The Rise of the Deinfluencers: Perceived Similarity and Anticipated Emotions in Advocating Mindful Consumption on Social Media

The Rise of the Deinfluencers: Perceived Similarity and Anticipated Emotions in Advocating Mindful Consumption on Social Media

Summary

This paper examines how deinfluencers — creators who discourage purchases and promote simpler, sustainable living — affect consumers’ mindful consumption. Drawing on social cognitive theory, the authors propose and test a model across four studies. Key mechanisms are perceived homophily (similarity) with the deinfluencer and anticipated self-conscious emotions (pride and guilt). These psychological pathways predict mindful consumption intentions, which in turn predict willingness to pay more for sustainable products, engagement with deinfluencer content, and actual mindful consumption behaviour.

Key Points

  • Consumers report greater attitudinal and value homophily with deinfluencers than with traditional influencers.
  • Perceived homophily activates anticipated pride and anticipated guilt, which mediate increased intentions for mindful consumption.
  • Mindful consumption intentions predict both willingness to pay a premium for sustainably produced offerings and intentions to engage with deinfluencer content.
  • Study 4 shows the model translates beyond intentions: pathways lead to measurable, real-world mindful consumption behaviour.
  • The research advances influencer marketing literature by identifying deinfluencers as an emergent force for anti-consumption and sustainability advocacy.

Context and relevance

As sustainability and conscious buying move up consumer agendas, the deinfluencer phenomenon reframes influencer power: not to sell, but to slow consumption. This paper links established theories (homophily, anticipated pride/guilt, social cognitive theory) to modern social media dynamics, showing emotional self-regulation is a plausible route from online messaging to real buying behaviour.

Author style

Punchy — the authors pack experimental and real-world evidence into a concise model. If you work in marketing, sustainability comms or social media research, this study flags a strategic shift: creators can drive less buying, not more.

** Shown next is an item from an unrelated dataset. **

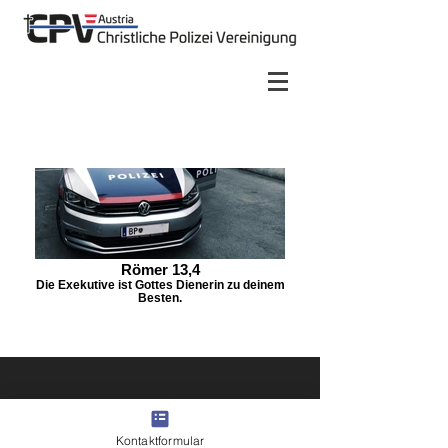
Römer 13,4
Die Exekutive ist Gottes Dienerin zu deinem
Besten.
Kontaktformular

Read the details if you need solid, theory-backed insight rather than trend chatter.

Why should I read this?

Want to know why some creators are telling people to buy less — and why followers actually listen? This paper shows the psychological nuts-and-bolts: feeling similar to a deinfluencer sparks pride and guilt that nudge people toward mindful choices. Short version: it’s not just a TikTok fad — there are repeatable mechanisms here worth knowing if you care about sustainable marketing or community-driven behaviour change.